Displaced Iraqis lack crucial medicines

Milad was an operating theater nurse in Qaraqosh before jihadists seized Iraq’s largest Christian town. Now he compiles long lists of medicines that his fellow displaced Iraqis sorely lack. 

He fled the turmoil in the territory north of Baghdad held by the jihadist group ISIS since June to take refuge in Iraqi Kurdish territory further north. 

After having abandoned all but the bare essentials in the face of the ISIS-led advance, many of the displaced in the Kurdish regional capital of Irbil have set up camp in public gardens, in schools and outside churches. 

The United Nations says an estimated 1.8 million Iraqis have been displaced by violence in the country this year. 

In their dash to escape the brutality of the jihadists, few had time to gather medical files or prescriptions essential to treating their ailments. 

So since his own arrival in Irbil Aug. 8, Milad spends a good part of each morning touring an assortment of makeshift camps to assess medical needs and shortages. 

Children and old people are constantly brought forward with their needs for medication – in scant supply despite countries such as France and Austria having flown in consignments. 

Aid organizations have been able to draw up lists and evaluate needs in the large refugee camps that have sprouted up across Iraqi Kurdistan. 

Milad homes in on the smaller camps, which can still house as many as 300 displaced people. 

He fills sheets of paper with a catalogue of medical complaints: a child with heart problems, another whose parents say has a brain “that’s not working properly,” a blind man ... the list goes on and on. 

At the end of his tours, Milad delivers the information he has gathered to Dr. Laith Hababa, who visits the next day with whatever medicine he can muster up. 

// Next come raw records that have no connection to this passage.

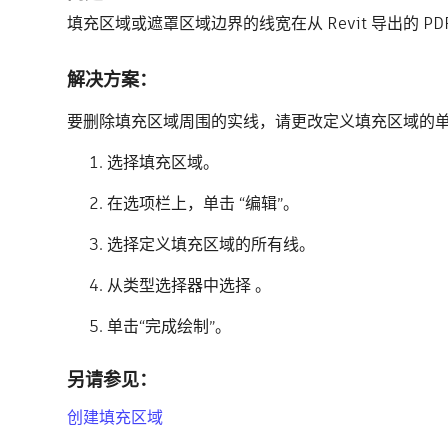
填充区域或遮罩区域边界的线宽在从 Revit 导出的 P
解决方案：
要删除填充区域周围的实线，请更改定义填充区域的
选择填充区域。
在选项栏上，单击 “编辑”。
选择定义填充区域的所有线。
从类型选择器中选择 。
单击“完成绘制”。
另请参见：
创建填充区域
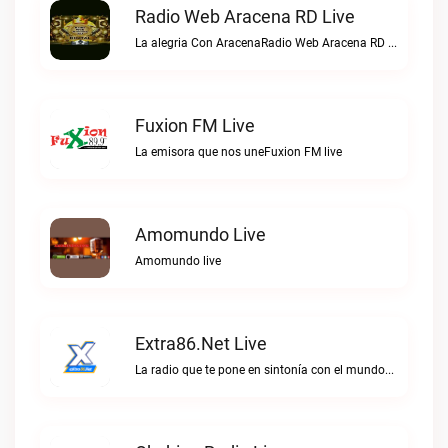
Radio Web Aracena RD Live
La alegria Con AracenaRadio Web Aracena RD live
Fuxion FM Live
La emisora que nos uneFuxion FM live
Amomundo Live
Amomundo live
Extra86.net Live
La radio que te pone en sintonía con el mundoExtra86.net live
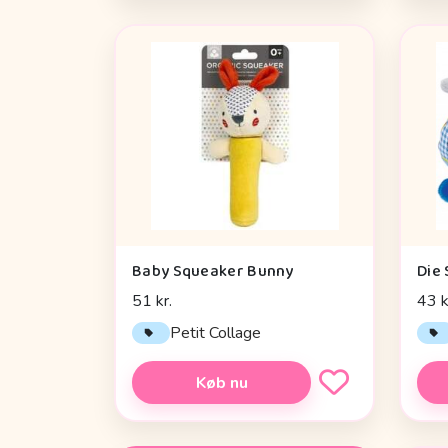
Baby Squeaker Bunny
51 kr.
43 k
Petit Collage
Køb nu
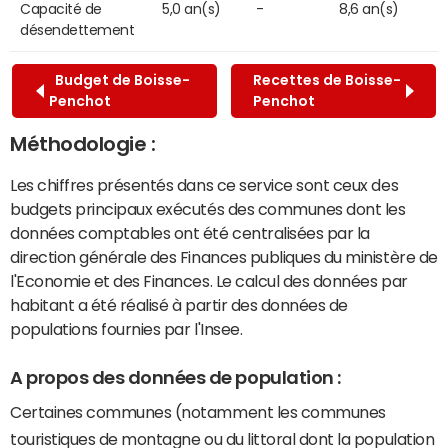
Capacité de
5,0 an(s)
-
8,6 an(s)
désendettement
Budget de Boisse-
Recettes de Boisse-
Penchot
Penchot
Méthodologie :
Les chiffres présentés dans ce service sont ceux des
budgets principaux exécutés des communes dont les
données comptables ont été centralisées par la
direction générale des Finances publiques du ministère de
l'Economie et des Finances. Le calcul des données par
habitant a été réalisé à partir des données de
populations fournies par l'Insee.
A propos des données de population :
Certaines communes (notamment les communes
touristiques de montagne ou du littoral dont la population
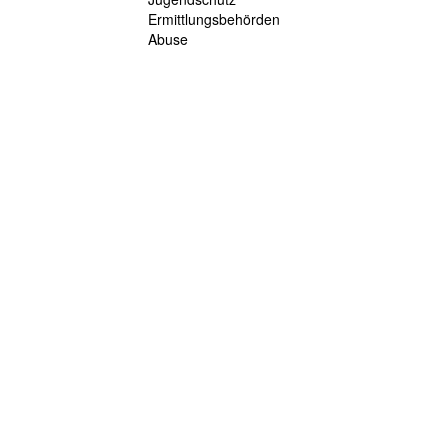
Ermittlungsbehörden
Abuse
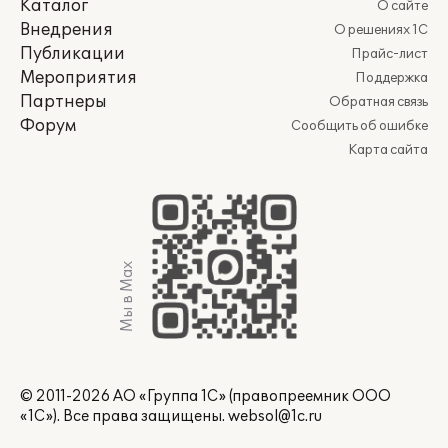
Каталог
О сайте
Внедрения
О решениях 1С
Публикации
Прайс-лист
Мероприятия
Поддержка
Партнеры
Обратная связь
Форум
Сообщить об ошибке
Карта сайта
Мы в Max
© 2011-2026 АО «Группа 1С» (правопреемник ООО
«1С»). Все права защищены.
websol@1c.ru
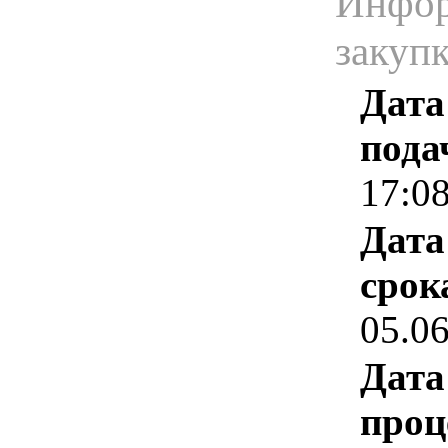
Инфор
закуп
Дата
пода
17:0
Дата
срок
05.0
Дата
проц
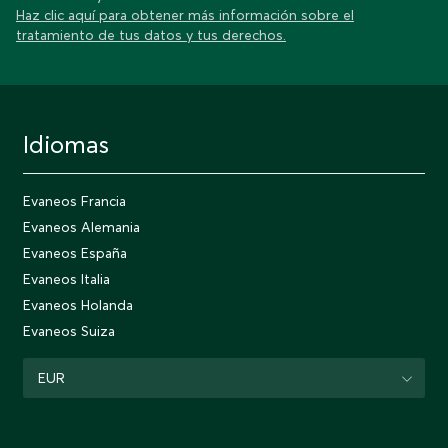
Haz clic aquí para obtener más información sobre el
tratamiento de tus datos y tus derechos.
Idiomas
Evaneos Francia
Evaneos Alemania
Evaneos España
Evaneos Italia
Evaneos Holanda
Evaneos Suiza
EUR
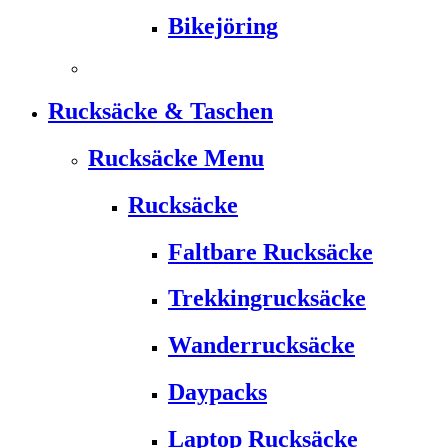
Bikejöring
Rucksäcke & Taschen
Rucksäcke Menu
Rucksäcke
Faltbare Rucksäcke
Trekkingrucksäcke
Wanderrucksäcke
Daypacks
Laptop Rucksäcke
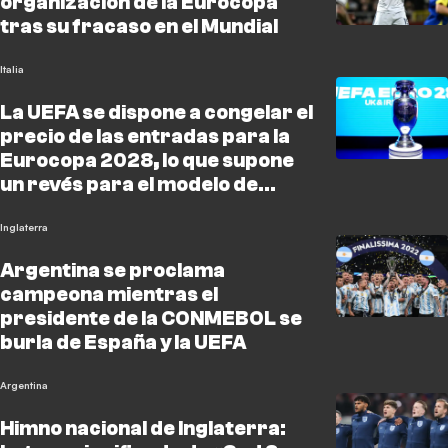
organización de la Eurocopa
tras su fracaso en el Mundial
Italia
La UEFA se dispone a congelar el
precio de las entradas para la
Eurocopa 2028, lo que supone
un revés para el modelo de
precios de la FIFA
Inglaterra
Argentina se proclama
campeona mientras el
presidente de la CONMEBOL se
burla de España y la UEFA
Argentina
Himno nacional de Inglaterra:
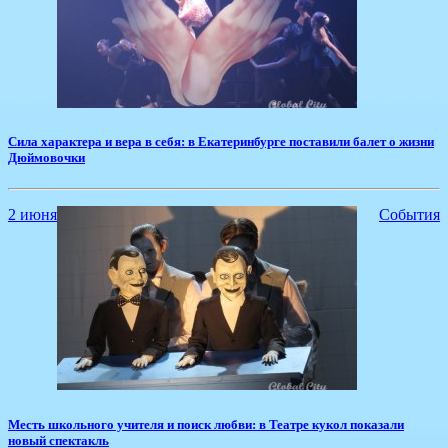
​Сила характера и вера в себя: в Екатеринбурге поставили балет о жизни
Дюймовочки
2 июня
События
Месть школьного учителя и поиск любви: в Театре кукол показали
новый спектакль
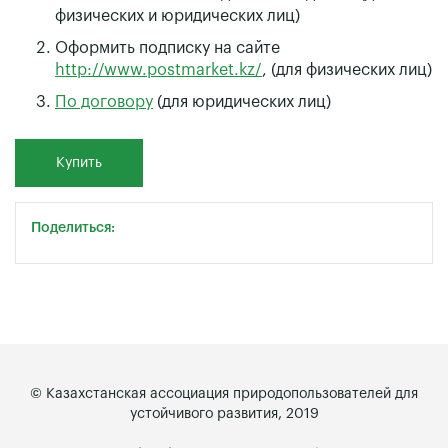
физических и юридических лиц)
Оформить подписку на сайте
http://www.postmarket.kz/
, (для физических лиц)
По договору
(для юридических лиц)
Купить
Поделиться:
© Казахстанская ассоциация природопользователей для
устойчивого развития, 2019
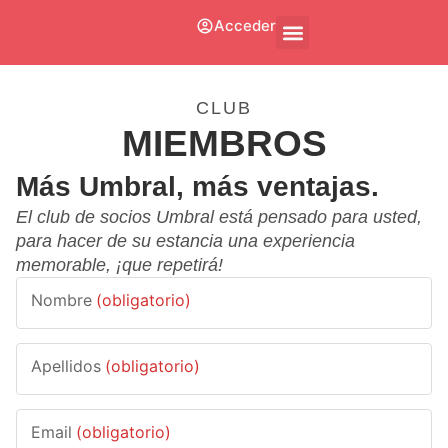
Acceder
Quiénes Somos
Póngase En Contacto Con
CLUB
MIEMBROS
Más Umbral, más ventajas.
El club de socios Umbral está pensado para usted,
para hacer de su estancia una experiencia
memorable, ¡que repetirá!
Nombre
(obligatorio)
Apellidos
(obligatorio)
Email
(obligatorio)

Hababa, a Qaraqosh native, also puts in shifts as a volunteer doctor in the afternoons at the Habib Malh Health Center in Irbil, having been granted permission to use the facility after its operating hours. 

Word spread fast of his cost-free consultations, and he and a small team of other volunteers now see between 400 and 600 patients a day. “The big challenge is to get hold of medication,” Hababa said. 

During Milad’s tour through a hall used in normal times for wedding receptions, several women came forward clutching half-empty packets of pills in their hands and asking for refills. 

“When we fled [Qaraqosh] we left everything behind: the examinations, the X-rays ... We just took some medicine,” said the grandmother of Sada, a 3-year-old girl with a brain disease. 

The small child, who is not able to walk, was stretched out in the heat on a mattress on the ground. Nearby, 46-year-old Sana said she suffers from elephantiasis and showed the documentation to prove it. 

Milad took note and tore off another sheet of paper, adding it to a compendium of conditions and requests for medication. The situation is precarious in the large camps. 

“And we are coming up to winter ... Everybody will have health issues,” said Valley Edwar, who runs the clinic of St. Joseph’s Church in Ankawa, a suburb of Irbil. 

Edwar said the proximity in which camp dwellers are obliged to live encourages the spread of skin diseases and other sicknesses. 

“Fortunately, for now there’s no epidemic,” said Dr. Saman Hussein Barzanghy, director-general of health services in Irbil province. 

But another doctor, Saleh Dabbakeh of the Red Cross, cautioned: “The seasons change and health problems start, especially as these people are living in groups.”